-- Etkinlik a --
Sohbet geleneğini anlatan metni iki cümleyle özetleyiniz.

Kenan EROĞLU: Ne Öğrendimse Sohbetlerde Öğrendim

NE ÖĞRENDİMSE SOHBETLERDE ÖĞRENDİM

KENAN EROĞLU

Odgurmuş: Bildiğimiz kadarıyla toplumumuzda bir sohbet geleneği var. Bu sohbet ve sohbet toplantılarından söz edebilir miyiz?
Ögdülmüş: Evet kardeşim, Toplumumuzda çok eskilerden beri bir sohbet geleneği vardır. Bildiğimiz kadarıyla Devlet-i Aliyye döneminde evlerde köy odalarında Battal Gazi destanları, Hz. Ali Cenkleri, Mesneviden hikâyeler, Muhammediye okunur ve okunduktan sonra da sohbetler yapılırmış. Yine tekkelerde, zaviyelerde, dergâhlarda da bir sohbet geleneği vardı. Çocuklarında katıldığı bu sohbetler sırasında toplumun bilmesi gereken konular işlenir ve ortak bir kültür oluşurdu.

-- Kaynak bilgileri --
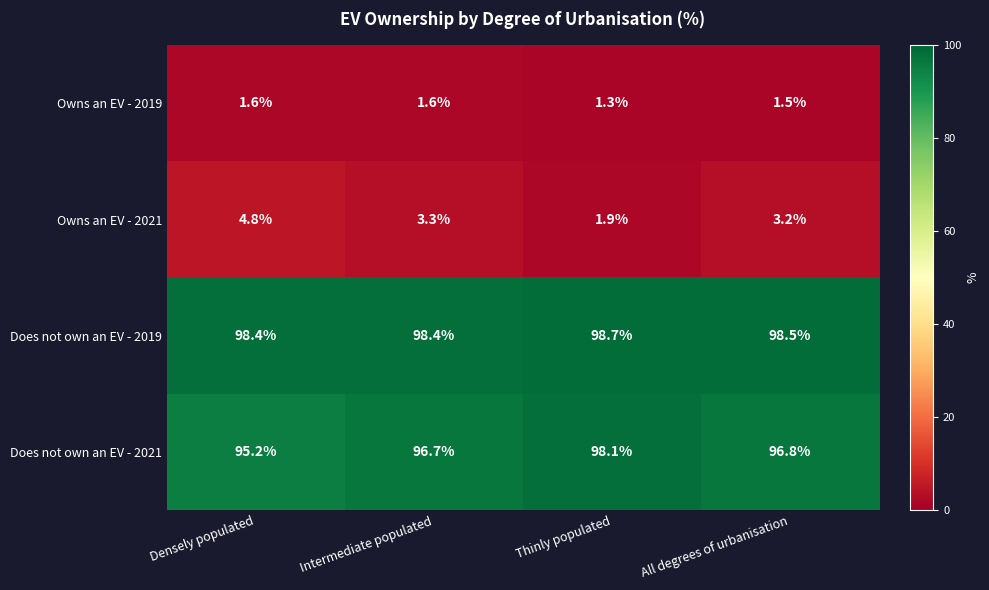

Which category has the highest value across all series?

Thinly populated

...

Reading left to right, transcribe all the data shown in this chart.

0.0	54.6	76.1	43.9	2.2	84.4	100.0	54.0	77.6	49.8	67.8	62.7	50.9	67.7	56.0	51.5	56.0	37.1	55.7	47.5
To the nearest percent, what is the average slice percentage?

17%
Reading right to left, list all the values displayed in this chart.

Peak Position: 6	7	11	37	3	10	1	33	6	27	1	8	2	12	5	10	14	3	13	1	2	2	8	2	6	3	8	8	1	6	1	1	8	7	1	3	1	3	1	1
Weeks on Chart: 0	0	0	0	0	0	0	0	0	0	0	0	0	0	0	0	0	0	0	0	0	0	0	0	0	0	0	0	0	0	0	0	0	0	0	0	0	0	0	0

-- Etkinlik b --
Kayıtlarda "this" dizesini içeren satırları sayınız ve yalnızca sayıyı yazınız.

-- Çözüm a --
Toplumda çok eskilerden beri bir sohbet geleneği vardır. Devlet-i Aliyye döneminde evlerde ve köy odalarında destanlar, hikâyeler ve Muhammediye okunduktan sonra sohbetler yapılır, tekke, zaviye ve dergâhlarda da sürdürülen ve çocukların da katıldığı bu sohbetlerde toplumun bilmesi gereken konular işlenerek ortak bir kültür oluşurdu.

-- Çözüm b --
2